Artistic rendition of proposed Fisher Auditorium arts and event centre

Devine musings

It’s looking increasingly unlikely that the vision of a 650-seat theatre/400-seat event centre at the old W.A. Fisher Auditorium will be realized any time soon, if ever. Why? Two words: cost and COVID.
Let’s start with the ballooning cost of the project. According to a memo, the price tag for developing the site has nearly doubled.
“Based on reworked layouts, building design and site needs, the minimum financial investment for the combined theatre/conference centre is currently estimated at $50 million and not the $25.6 million previously suggested,” reads the memo prepared by Stephanie Schlichter, director of economic and creative development.
“Given the magnitude of this change options for cost efficiencies are being identified as part of the review process.”
The impact of COVID-19, including social distancing measures, also makes the viability of the project suspect. Assumptions about the project always centred on typical market conditions. But as the director lays out in her report, these are “extremely atypical” times for theatres and conference centres.
“The success of a theatre and conference centre are hinged on the ability to draw large crowds and with the uncertainty of the longer-term impacts of the COVID-19 pandemic on such gatherings, it is not reasonable to anticipate the feasibility of a new theatre and conference centre at this time. Everyone involved in the work feeding into the Business Plan believes that the assumptions now need to change,” reads the report.
“The organization with whom staff were working … has indicated the need to pause all discussions. This organization is reassessing their needs and focus in a post-COVID world. Details of the partnership concept, including who the organization is, must be kept confidential.”

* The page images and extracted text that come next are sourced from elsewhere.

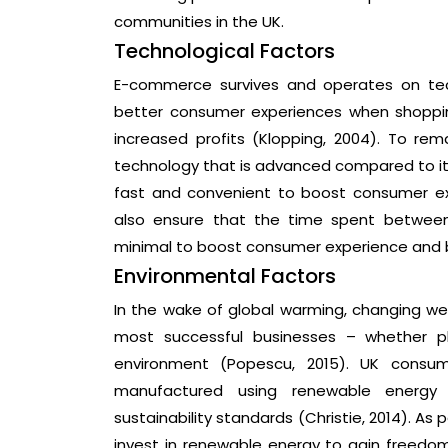
communities in the UK.
Technological Factors
E-commerce survives and operates on tec
better consumer experiences when shoppin
increased profits (Klopping, 2004). To remai
technology that is advanced compared to it
fast and convenient to boost consumer exp
also ensure that the time spent between
minimal to boost consumer experience and b
Environmental Factors
In the wake of global warming, changing w
most successful businesses – whether ph
environment (Popescu, 2015). UK consum
manufactured using renewable energy
sustainability standards (Christie, 2014). As p
invest in renewable energy to gain freed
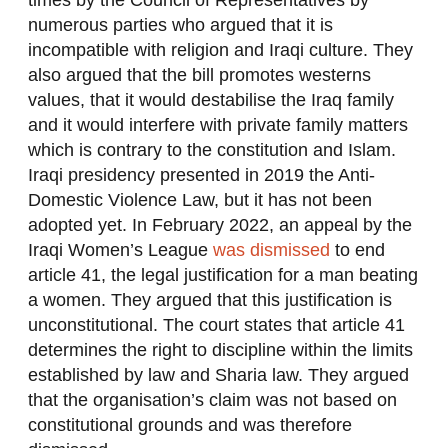
times by the Council of Representatives by
numerous parties who argued that it is
incompatible with religion and Iraqi culture. They
also argued that the bill promotes westerns
values, that it would destabilise the Iraq family
and it would interfere with private family matters
which is contrary to the constitution and Islam.
Iraqi presidency presented in 2019 the Anti-
Domestic Violence Law, but it has not been
adopted yet. In February 2022, an appeal by the
Iraqi Women’s League
was dismissed
to end
article 41, the legal justification for a man beating
a women. They argued that this justification is
unconstitutional. The court states that article 41
determines the right to discipline within the limits
established by law and Sharia law. They argued
that the organisation’s claim was not based on
constitutional grounds and was therefore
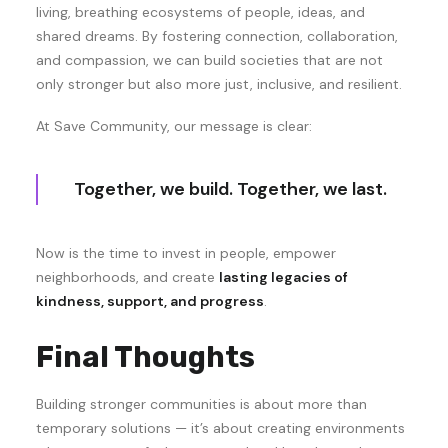
living, breathing ecosystems of people, ideas, and
shared dreams. By fostering connection, collaboration,
and compassion, we can build societies that are not
only stronger but also more just, inclusive, and resilient.
At Save Community, our message is clear:
Together, we build. Together, we last.
Now is the time to invest in people, empower
neighborhoods, and create
lasting legacies of
kindness, support, and progress
.
Final Thoughts
Building stronger communities is about more than
temporary solutions — it’s about creating environments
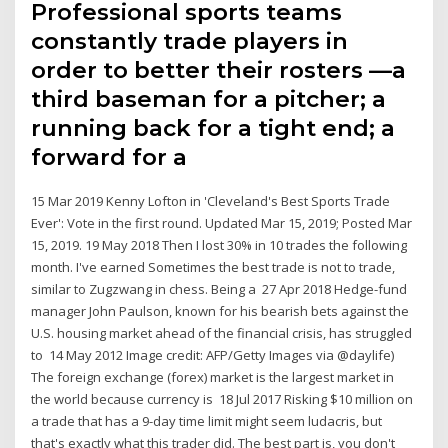
Professional sports teams
constantly trade players in
order to better their rosters —a
third baseman for a pitcher; a
running back for a tight end; a
forward for a
15 Mar 2019 Kenny Lofton in 'Cleveland's Best Sports Trade
Ever': Vote in the first round. Updated Mar 15, 2019; Posted Mar
15, 2019. 19 May 2018 Then I lost 30% in 10 trades the following
month. I've earned Sometimes the best trade is not to trade,
similar to Zugzwang in chess. Being a 27 Apr 2018 Hedge-fund
manager John Paulson, known for his bearish bets against the
U.S. housing market ahead of the financial crisis, has struggled
to 14 May 2012 Image credit: AFP/Getty Images via @daylife)
The foreign exchange (forex) market is the largest market in
the world because currency is 18 Jul 2017 Risking $10 million on
a trade that has a 9-day time limit might seem ludacris, but
that's exactly what this trader did. The best part is, you don't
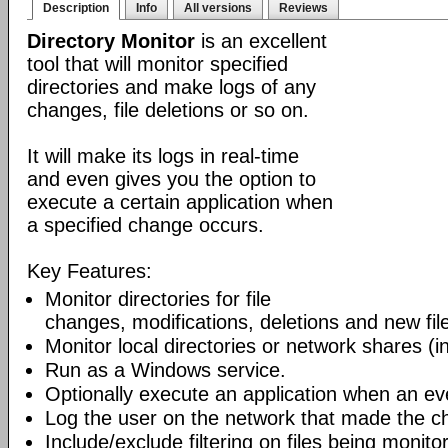
Description
Info
All versions
Reviews
Directory Monitor
is an excellent
tool that will monitor specified
directories and make logs of any
changes, file deletions or so on.
It will make its logs in real-time
and even gives you the option to
execute a certain application when
a specified change occurs.
Key Features:
Monitor directories for file
changes, modifications, deletions and new file
Monitor local directories or network shares (i
Run as a Windows service.
Optionally execute an application when an ev
Log the user on the network that made the c
Include/exclude filtering on files being monito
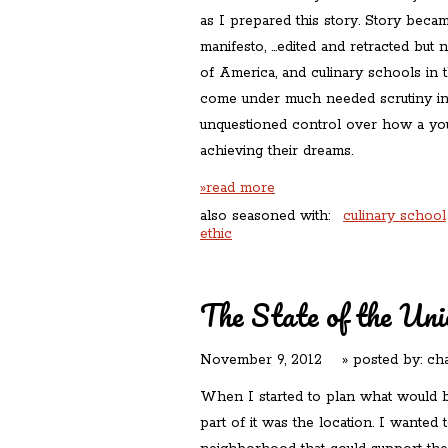
as I prepared this story. Story becam
manifesto, …edited and retracted but n
of America, and culinary schools in 
come under much needed scrutiny in 
unquestioned control over how a you
achieving their dreams.
»read more
also seasoned with:
culinary school
ethic
The State of the Uni
November 9, 2012
» posted by:
cha
When I started to plan what would
part of it was the location. I wanted t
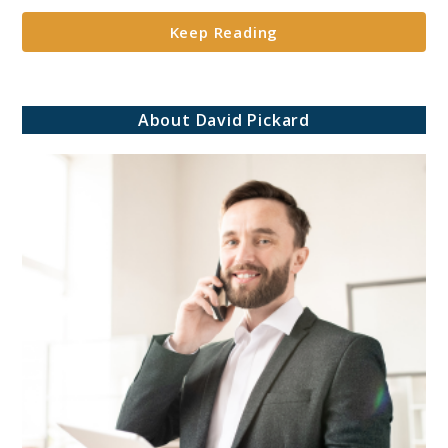
in
Keep Reading
Retirement
Portfolios**
About David Pickard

Council seems to agree with the general tone of the report, handing the matter back to staff until a tourism master plan is delivered later in the year. The option to just walk away from the project is a possibility, as staff have been instructed to come up with an exit plan that could include selling the property.
With the City facing a significant COVID-related economic impact by year’s end, it’s extremely unlikely money will be borrowed or moved from other priorities to get the project back on track. Remember, social distancing and COVID fears continue to have an impact of Barrie’s existing theatre spaces, as well as cinemas, and the cost surge alone may be enough to dampen enthusiasm for the project.
Hard to see the Fisher development return as a serious option until COVID-19 is a distant image in the rear-view mirror.